→ TASK OBJECTIVE: In the blog post on discipline, why did the people who loved the writer keep up their discipline even when the writer pouted, complained, and got angry? Reply in one to three sentences.

This is definitely not the type of picture I usually lead my blog with...agreed?
But it's necessary to get you where I want to take you.
Because today I want to ramble about a subject that none of us are too fond of...discipline...especially the self kind.
I hear those rumblings..."Yes! Just the topic I wanted to hear about today! And the monster picture? Right up my alley. Now, let's see if I can find a more edifying blog out there"...click...
I understand. But bear with me...if you want to find out about the monster, you'll need to keep on reading!
So, what do you think of when you hear the word "discipline"? If you're like me, I bet certain things come to mind...as a child I was spanked, sent to my room, put in a corner, or made to sit next to the teacher's desk for an entire day. I won't say how many times I had a bar of soap put into my mouth...now that was the absolute worst!
The truth is, I always knew I needed to be disciplined...I just didn't like it! Even though I was told it was for my own good, I still pouted and complained and got angry. Thankfully those who loved me continued to discipline me, saying they loved me too much to leave me the way I was.
Is it any wonder then, as we become adults, that God continues this process? After all, He loves us passionately and desires that we be conformed to the image of His Son. And discipline is one way He accomplishes this...always because He loves us and knows what is best for us.
But that's not the discipline I want to talk about today, as important as it is. No, it's that other kind of discipline...the hard one. The one where it's not done to us, but where we get to do it to ourselves!
And this is where it gets hard...
Listen to this....
"Moreover, we have had earthly fathers who disciplined us and we yielded to them and respected them for training us. Shall we not much more cheerfully submit to the Father of spirits
and so truly live?
For our earthly fathers disciplined us for only a short period of time and chastised us as seemed proper and good to them; but He disciplines us for our certain good, that we may become sharers in His own holiness."
"For the time being no discipline brings joy, but seems grievous and painful; but afterwards it yields a peaceable fruit of righteousness to those who have been trained by it, a harvest of fruit which consists in righteousness-- in conformity to God's will in purpose, thought, and action, resulting in right living and right standing with God." Hebrews 12:9-11
Discipline has a good and certain purpose from a loving Heavenly Father...that we may become sharers in His holiness. To be like the Father, conformed to the image of the Son. This is His heart's desire and, as His children, it should be ours also.

Stored dataset items:
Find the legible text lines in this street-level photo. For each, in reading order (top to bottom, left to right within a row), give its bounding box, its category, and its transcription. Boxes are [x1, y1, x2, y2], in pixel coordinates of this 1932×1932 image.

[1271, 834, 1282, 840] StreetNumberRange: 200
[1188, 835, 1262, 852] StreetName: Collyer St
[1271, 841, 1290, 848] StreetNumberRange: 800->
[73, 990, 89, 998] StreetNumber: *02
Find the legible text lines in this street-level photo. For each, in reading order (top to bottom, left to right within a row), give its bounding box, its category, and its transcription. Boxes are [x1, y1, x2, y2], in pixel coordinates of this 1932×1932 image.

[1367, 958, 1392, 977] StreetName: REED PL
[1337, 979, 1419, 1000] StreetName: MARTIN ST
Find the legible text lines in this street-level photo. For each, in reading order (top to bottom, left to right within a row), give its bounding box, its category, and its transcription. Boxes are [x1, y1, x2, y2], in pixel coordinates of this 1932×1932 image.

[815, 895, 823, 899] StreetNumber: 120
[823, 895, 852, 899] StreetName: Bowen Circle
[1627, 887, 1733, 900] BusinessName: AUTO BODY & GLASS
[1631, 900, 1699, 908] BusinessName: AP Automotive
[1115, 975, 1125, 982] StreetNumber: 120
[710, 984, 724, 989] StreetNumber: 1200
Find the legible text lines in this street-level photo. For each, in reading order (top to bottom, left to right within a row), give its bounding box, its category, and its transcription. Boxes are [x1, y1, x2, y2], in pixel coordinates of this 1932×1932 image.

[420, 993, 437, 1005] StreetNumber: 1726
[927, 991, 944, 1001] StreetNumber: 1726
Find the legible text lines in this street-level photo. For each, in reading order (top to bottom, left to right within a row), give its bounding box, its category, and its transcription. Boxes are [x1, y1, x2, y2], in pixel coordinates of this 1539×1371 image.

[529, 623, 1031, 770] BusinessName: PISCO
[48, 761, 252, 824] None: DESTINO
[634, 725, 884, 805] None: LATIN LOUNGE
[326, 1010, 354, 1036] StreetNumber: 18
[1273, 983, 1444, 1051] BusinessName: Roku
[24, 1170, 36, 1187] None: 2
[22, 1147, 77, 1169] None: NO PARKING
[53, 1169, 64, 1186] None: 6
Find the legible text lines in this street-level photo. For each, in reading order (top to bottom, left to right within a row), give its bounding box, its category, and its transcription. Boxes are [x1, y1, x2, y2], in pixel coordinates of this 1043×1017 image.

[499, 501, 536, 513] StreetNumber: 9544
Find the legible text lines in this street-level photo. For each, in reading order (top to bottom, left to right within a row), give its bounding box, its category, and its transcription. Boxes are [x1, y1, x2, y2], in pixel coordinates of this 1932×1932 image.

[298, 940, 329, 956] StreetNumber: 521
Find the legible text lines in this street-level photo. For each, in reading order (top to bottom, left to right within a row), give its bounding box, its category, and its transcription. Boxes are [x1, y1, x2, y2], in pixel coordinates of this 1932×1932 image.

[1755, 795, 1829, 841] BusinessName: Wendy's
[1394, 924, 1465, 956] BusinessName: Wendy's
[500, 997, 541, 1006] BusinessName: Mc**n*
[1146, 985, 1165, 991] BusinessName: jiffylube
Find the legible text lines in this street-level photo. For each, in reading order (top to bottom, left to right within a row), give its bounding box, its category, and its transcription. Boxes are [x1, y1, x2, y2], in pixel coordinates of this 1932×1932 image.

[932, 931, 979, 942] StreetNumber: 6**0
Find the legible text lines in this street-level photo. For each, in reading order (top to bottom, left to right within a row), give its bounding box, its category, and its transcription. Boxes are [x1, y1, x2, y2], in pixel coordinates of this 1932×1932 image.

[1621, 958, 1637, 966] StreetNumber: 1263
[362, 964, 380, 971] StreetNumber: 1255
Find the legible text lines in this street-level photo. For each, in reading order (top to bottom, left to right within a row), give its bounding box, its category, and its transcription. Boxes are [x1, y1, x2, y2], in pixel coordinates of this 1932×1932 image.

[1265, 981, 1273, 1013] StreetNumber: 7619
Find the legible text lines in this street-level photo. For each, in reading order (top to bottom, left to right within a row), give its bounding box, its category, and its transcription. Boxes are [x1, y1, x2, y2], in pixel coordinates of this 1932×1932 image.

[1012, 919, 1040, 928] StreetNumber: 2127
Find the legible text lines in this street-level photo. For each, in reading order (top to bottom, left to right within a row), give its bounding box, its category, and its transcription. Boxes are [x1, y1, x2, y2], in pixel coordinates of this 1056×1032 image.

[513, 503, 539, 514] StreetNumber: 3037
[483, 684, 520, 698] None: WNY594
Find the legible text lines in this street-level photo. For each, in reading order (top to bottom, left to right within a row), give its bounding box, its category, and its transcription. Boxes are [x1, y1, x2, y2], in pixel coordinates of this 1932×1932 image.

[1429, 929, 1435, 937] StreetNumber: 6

→ FINISHED TASK: They kept disciplining the writer because they loved the writer too much to leave the writer as the writer was. They also said the discipline was for the writer's own good.